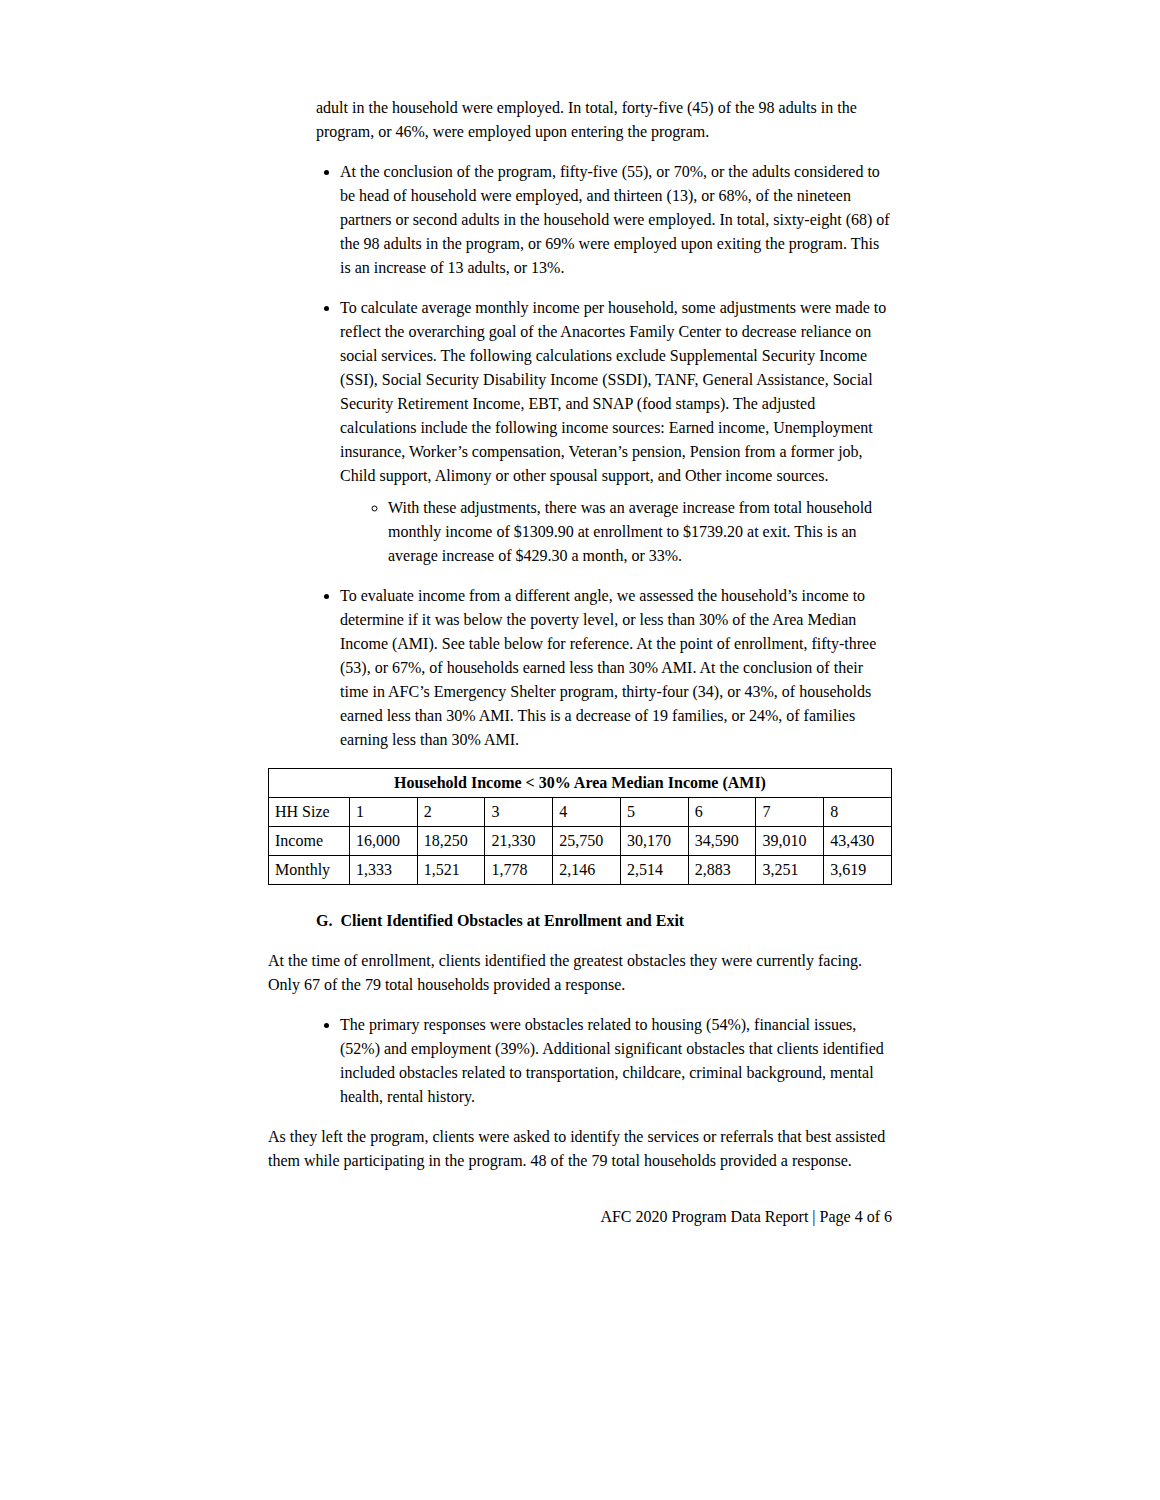adult in the household were employed. In total, forty-five (45) of the 98 adults in the program, or 46%, were employed upon entering the program.
At the conclusion of the program, fifty-five (55), or 70%, or the adults considered to be head of household were employed, and thirteen (13), or 68%, of the nineteen partners or second adults in the household were employed. In total, sixty-eight (68) of the 98 adults in the program, or 69% were employed upon exiting the program. This is an increase of 13 adults, or 13%.
To calculate average monthly income per household, some adjustments were made to reflect the overarching goal of the Anacortes Family Center to decrease reliance on social services. The following calculations exclude Supplemental Security Income (SSI), Social Security Disability Income (SSDI), TANF, General Assistance, Social Security Retirement Income, EBT, and SNAP (food stamps). The adjusted calculations include the following income sources: Earned income, Unemployment insurance, Worker’s compensation, Veteran’s pension, Pension from a former job, Child support, Alimony or other spousal support, and Other income sources.
With these adjustments, there was an average increase from total household monthly income of $1309.90 at enrollment to $1739.20 at exit. This is an average increase of $429.30 a month, or 33%.
To evaluate income from a different angle, we assessed the household’s income to determine if it was below the poverty level, or less than 30% of the Area Median Income (AMI). See table below for reference. At the point of enrollment, fifty-three (53), or 67%, of households earned less than 30% AMI. At the conclusion of their time in AFC’s Emergency Shelter program, thirty-four (34), or 43%, of households earned less than 30% AMI. This is a decrease of 19 families, or 24%, of families earning less than 30% AMI.
Household Income < 30% Area Median Income (AMI)
| HH Size | 1 | 2 | 3 | 4 | 5 | 6 | 7 | 8 |
| Income | 16,000 | 18,250 | 21,330 | 25,750 | 30,170 | 34,590 | 39,010 | 43,430 |
| Monthly | 1,333 | 1,521 | 1,778 | 2,146 | 2,514 | 2,883 | 3,251 | 3,619 |
G. Client Identified Obstacles at Enrollment and Exit
At the time of enrollment, clients identified the greatest obstacles they were currently facing. Only 67 of the 79 total households provided a response.
The primary responses were obstacles related to housing (54%), financial issues, (52%) and employment (39%). Additional significant obstacles that clients identified included obstacles related to transportation, childcare, criminal background, mental health, rental history.
As they left the program, clients were asked to identify the services or referrals that best assisted them while participating in the program. 48 of the 79 total households provided a response.
AFC 2020 Program Data Report | Page 4 of 6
_ _ _
• Task directions: Without including any picture, print all of the entries above exactly.

• Exercise answer:
adult in the household were employed. In total, forty-five (45) of the 98 adults in the program, or 46%, were employed upon entering the program.
At the conclusion of the program, fifty-five (55), or 70%, or the adults considered to be head of household were employed, and thirteen (13), or 68%, of the nineteen partners or second adults in the household were employed. In total, sixty-eight (68) of the 98 adults in the program, or 69% were employed upon exiting the program. This is an increase of 13 adults, or 13%.
To calculate average monthly income per household, some adjustments were made to reflect the overarching goal of the Anacortes Family Center to decrease reliance on social services. The following calculations exclude Supplemental Security Income (SSI), Social Security Disability Income (SSDI), TANF, General Assistance, Social Security Retirement Income, EBT, and SNAP (food stamps). The adjusted calculations include the following income sources: Earned income, Unemployment insurance, Worker’s compensation, Veteran’s pension, Pension from a former job, Child support, Alimony or other spousal support, and Other income sources.
With these adjustments, there was an average increase from total household monthly income of $1309.90 at enrollment to $1739.20 at exit. This is an average increase of $429.30 a month, or 33%.
To evaluate income from a different angle, we assessed the household’s income to determine if it was below the poverty level, or less than 30% of the Area Median Income (AMI). See table below for reference. At the point of enrollment, fifty-three (53), or 67%, of households earned less than 30% AMI. At the conclusion of their time in AFC’s Emergency Shelter program, thirty-four (34), or 43%, of households earned less than 30% AMI. This is a decrease of 19 families, or 24%, of families earning less than 30% AMI.
Household Income < 30% Area Median Income (AMI)
| HH Size | 1 | 2 | 3 | 4 | 5 | 6 | 7 | 8 |
| Income | 16,000 | 18,250 | 21,330 | 25,750 | 30,170 | 34,590 | 39,010 | 43,430 |
| Monthly | 1,333 | 1,521 | 1,778 | 2,146 | 2,514 | 2,883 | 3,251 | 3,619 |
G. Client Identified Obstacles at Enrollment and Exit
At the time of enrollment, clients identified the greatest obstacles they were currently facing. Only 67 of the 79 total households provided a response.
The primary responses were obstacles related to housing (54%), financial issues, (52%) and employment (39%). Additional significant obstacles that clients identified included obstacles related to transportation, childcare, criminal background, mental health, rental history.
As they left the program, clients were asked to identify the services or referrals that best assisted them while participating in the program. 48 of the 79 total households provided a response.
AFC 2020 Program Data Report | Page 4 of 6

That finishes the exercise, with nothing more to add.